Vi e revi o programa da Rádio Televisão
Portuguesa (RTP) “Sexta às 9” ,
emitido no passado dia 24 e senti-me indignado. Nele foi apresentada uma
pretensa investigação sobre o sindicalismo na Administração Pública (AP) que,
com tristeza, classifico de insulto ao sindicalismo e à democracia.
Tenho plena consciência do indispensável
papel daquele canal público de televisão. A RTP vive tempos difíceis, sob
fortes ataques e perante complexos desafios que merecem atos de solidariedade
de todos os que defendem o regime democrático. Mas nem estes factos, nem o
respeito profundo que tenho pelos seus jornalistas e outros profissionais me
desviam da acusação àquele programa.
A dado passo e depois de referências a
lutas sindicais em curso, designadamente a uma possível “paralisação geral da
AP”, afirmou-se: “no meio deste turbilhão contestatário, há uma realidade que
nunca tinha sido investigada”. Vê-se o programa e o que se descobre? A
repetição, pela enésima vez, de que há dirigentes sindicais a mais na AP.
Fazendo a contabilidade do total de dirigentes a tempo inteiro e
atribuindo-lhes um salário bruto médio de 1500 euros (será?), concluem que
custam “6,5 milhões de euros aos contribuintes”. Este valor é idêntico ao que
recebe meia dúzia de gestores de topo de grandes empresas – pessoas com mérito
– que se alimentam de negócios chorudos com o Estado.
Enquanto são lançadas dúvidas e suspeições,
o programa vai mostrando as caras mais conhecidas do sindicalismo, com destaque
significativo para o Secretário-geral da FENPROF (os professores estão num
processo de luta necessária mas delicada), e também imagens dos Secretários-gerais
da CGTP-IN e da UGT que, por sinal, não são da Administração Pública. No meio
do “filme” enxertam depoimentos de alguns dirigentes sindicais que jamais devem
ter imaginado o teor acusatório do programa.
Quantas repartições da segurança social,
das finanças, da justiça e de tantos outros serviços da AP existem por todo o
Continente e Regiões Autónomas? Quantas escolas dos diversos graus de ensino,
universidades e politécnicos? Quantos hospitais e centros de saúde?
Existirem 311 dirigentes a tempo inteiro,
para todo o nosso espaço territorial, no conjunto total de sindicatos da AP é
um exagero? Que disparate! Face à imensidão dos problemas com que os trabalhadores
se debatem é fácil concluir que há centenas e centenas de dirigentes e
ativistas sindicais que, com sacrifícios para a sua vida e a das suas famílias,
completam a atividade daqueles 311.

**Material recolhido**.
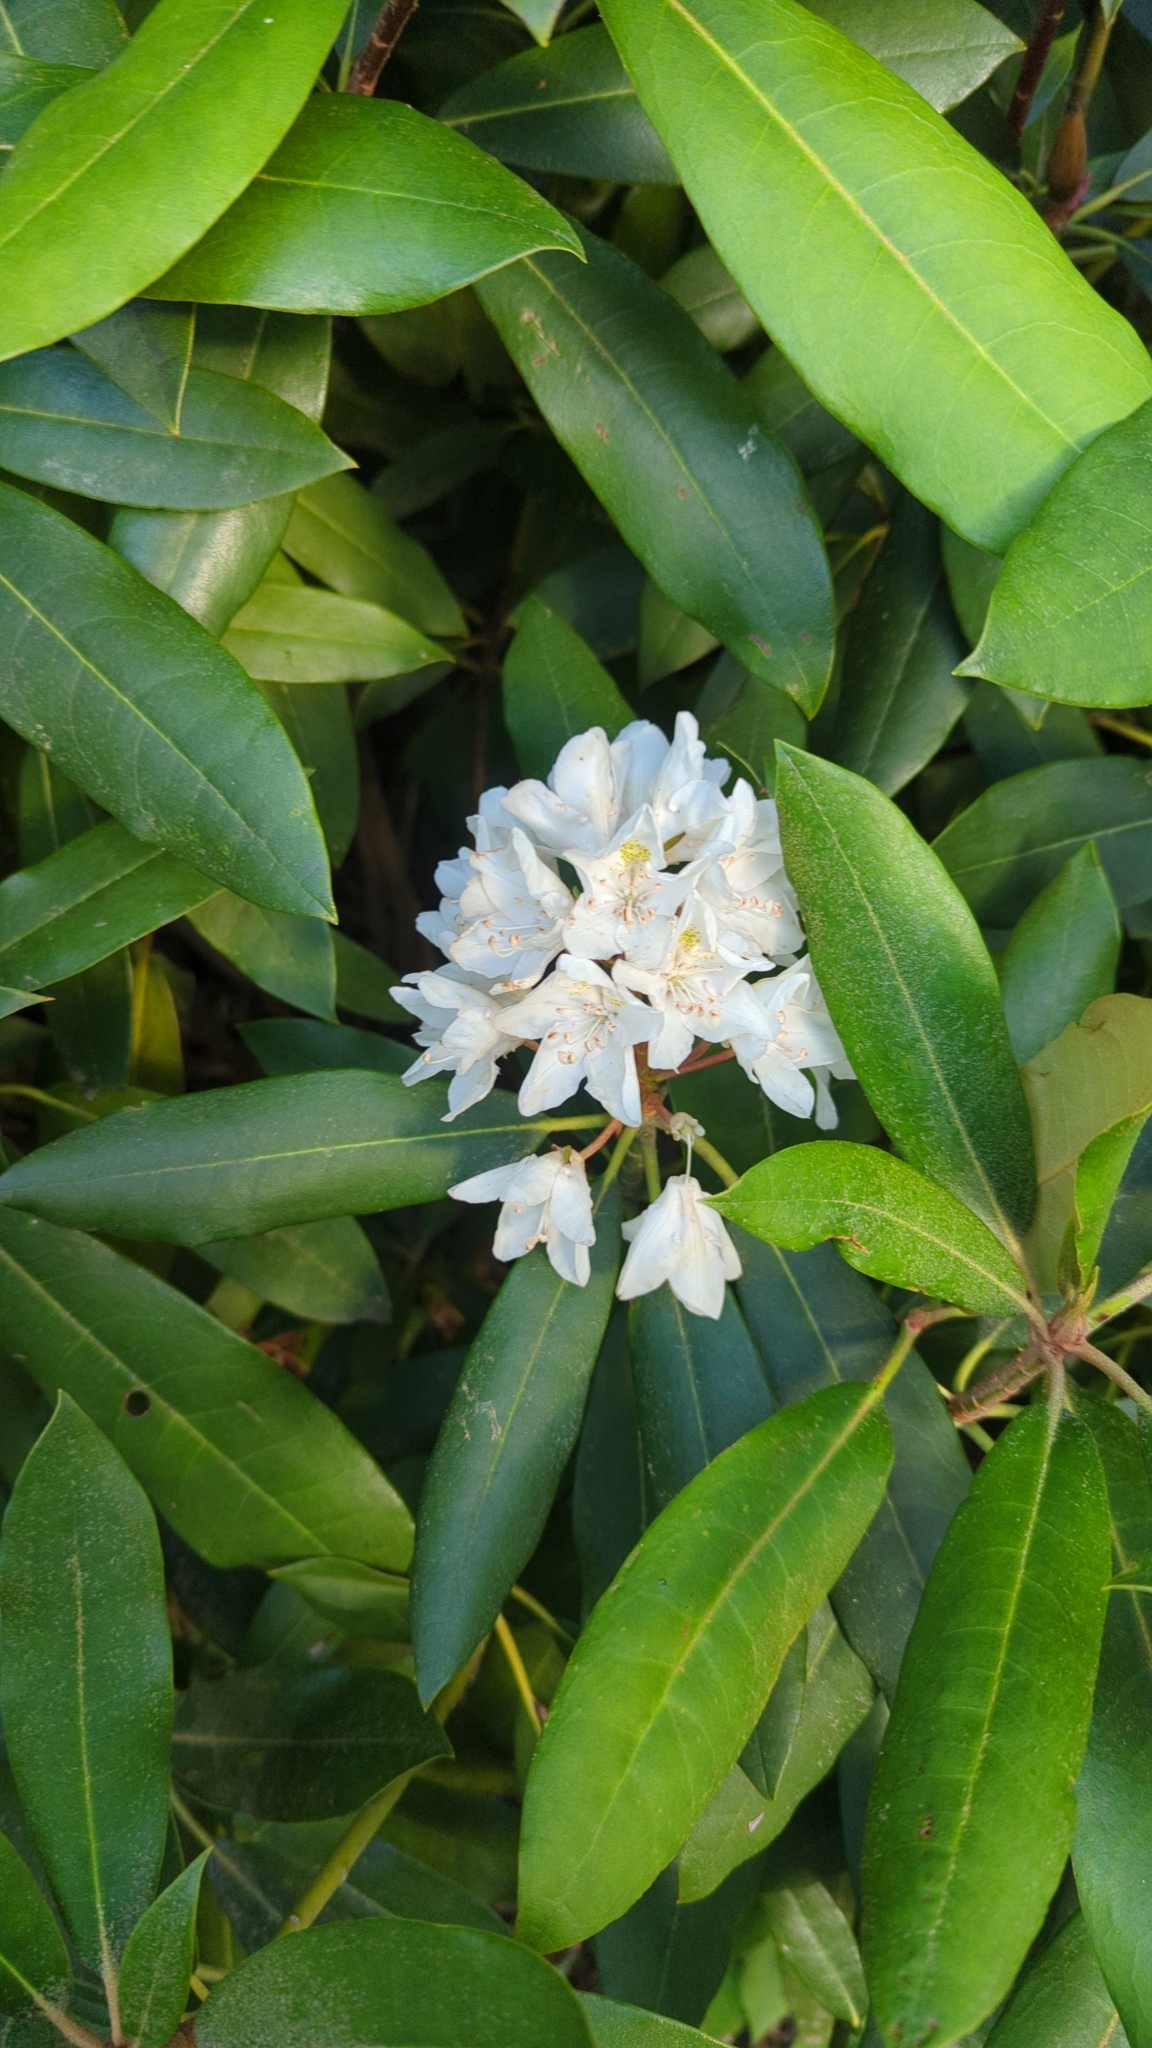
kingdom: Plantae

**Objetivo do exercício**. Reescreva o trecho do artigo sobre o programa da RTP desde "Fazendo a contabilidade" até "com o Estado.", pondo "administradores" no lugar de "gestores de topo".

**Resposta à tarefa**.
Fazendo a contabilidade do total de dirigentes a tempo inteiro e
atribuindo-lhes um salário bruto médio de 1500 euros (será?), concluem que
custam “6,5 milhões de euros aos contribuintes”. Este valor é idêntico ao que
recebe meia dúzia de administradores de grandes empresas – pessoas com mérito
– que se alimentam de negócios chorudos com o Estado.